Alder’s 28-game winning streak ended a day later with a loss to Lima Bath in the D-II state championship game. But getting to the final and coming up just short will likely be a key motivator next spring as the team is scheduled to return most of its lineup.

1. Troy Caldwell reaches the mountain top

It hasn’t been confirmed, but Jonathan Alder’s Troy Caldwell just may have cold water running through his veins.

The 220-pound Pioneers wrestler, never got excited, never got too high and never seemed phased by the thousands of fans in the crowd for the championship final at the OHSAA state championship tournament.

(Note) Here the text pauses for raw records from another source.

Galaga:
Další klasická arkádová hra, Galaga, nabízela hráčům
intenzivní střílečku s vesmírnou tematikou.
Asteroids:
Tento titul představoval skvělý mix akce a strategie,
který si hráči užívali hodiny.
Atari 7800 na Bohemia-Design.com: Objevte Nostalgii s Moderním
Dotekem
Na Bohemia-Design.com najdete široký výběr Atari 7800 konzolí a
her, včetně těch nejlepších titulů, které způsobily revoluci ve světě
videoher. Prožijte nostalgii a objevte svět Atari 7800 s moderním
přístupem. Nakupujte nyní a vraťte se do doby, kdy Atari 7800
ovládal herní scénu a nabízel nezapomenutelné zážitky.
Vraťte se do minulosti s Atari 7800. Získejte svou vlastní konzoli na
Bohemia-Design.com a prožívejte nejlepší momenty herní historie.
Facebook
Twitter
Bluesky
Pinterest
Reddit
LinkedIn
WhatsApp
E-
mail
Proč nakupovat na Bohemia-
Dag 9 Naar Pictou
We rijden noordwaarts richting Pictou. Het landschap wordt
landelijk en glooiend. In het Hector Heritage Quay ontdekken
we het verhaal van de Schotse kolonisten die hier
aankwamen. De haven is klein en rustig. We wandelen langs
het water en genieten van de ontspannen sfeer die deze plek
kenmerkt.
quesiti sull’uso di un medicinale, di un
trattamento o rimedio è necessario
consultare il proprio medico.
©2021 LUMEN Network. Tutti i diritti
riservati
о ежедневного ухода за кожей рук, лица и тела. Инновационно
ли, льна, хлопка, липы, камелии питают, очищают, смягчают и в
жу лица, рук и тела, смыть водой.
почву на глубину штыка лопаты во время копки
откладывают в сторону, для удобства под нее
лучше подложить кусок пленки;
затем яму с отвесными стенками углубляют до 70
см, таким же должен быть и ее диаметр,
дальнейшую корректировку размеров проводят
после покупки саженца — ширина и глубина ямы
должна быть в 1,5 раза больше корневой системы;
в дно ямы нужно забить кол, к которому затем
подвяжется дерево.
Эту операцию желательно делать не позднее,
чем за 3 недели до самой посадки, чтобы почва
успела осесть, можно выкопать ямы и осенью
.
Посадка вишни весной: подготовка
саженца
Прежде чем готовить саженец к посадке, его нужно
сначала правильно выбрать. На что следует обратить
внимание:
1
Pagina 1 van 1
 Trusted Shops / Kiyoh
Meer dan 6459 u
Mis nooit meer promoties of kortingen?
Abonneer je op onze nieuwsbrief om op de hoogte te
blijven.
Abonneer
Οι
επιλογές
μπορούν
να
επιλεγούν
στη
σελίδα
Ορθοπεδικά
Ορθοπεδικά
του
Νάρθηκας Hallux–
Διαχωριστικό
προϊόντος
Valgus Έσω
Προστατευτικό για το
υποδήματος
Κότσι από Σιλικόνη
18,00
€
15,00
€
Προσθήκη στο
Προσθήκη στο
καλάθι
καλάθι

Caldwell fought his way through the 220-pound bracket, but found himself in a world of trouble in the state title match with Uhrichsville Claymont’s Garrett Harding. Trailing 3-0 and having showed absolutely nothing to his opponent, Caldwell came to life in a big way with a reversal and pin to become the first state wrestling champion at the school since 1986.

“I think it’s important to keep your composure,” a low-key Caldwell said afterward. “It makes it easier on yourself and you don’t make as many mistakes, you try and wrestle it like any other match.”

While he did admit that being down against a tough wrestler in the state final wasn’t the best position to be in, he had confidence in his abilities to come back.

“I knew I needed to pick it up,” Caldwell said. “But I knew he was getting tired too. I knew the first period I was tiring him out, he was coming at me hard. I know it was taking a lot out of him, but not really out of me.”

After getting to the state tournament the year before and failing to place, Caldwell’s only goal going in was to get on the podium, well he did that in a big way.

“I wanted to go for first place,” he said. “I knew I wasn’t going to let myself leave this year without getting on the podium. I had a whole year to think about it.”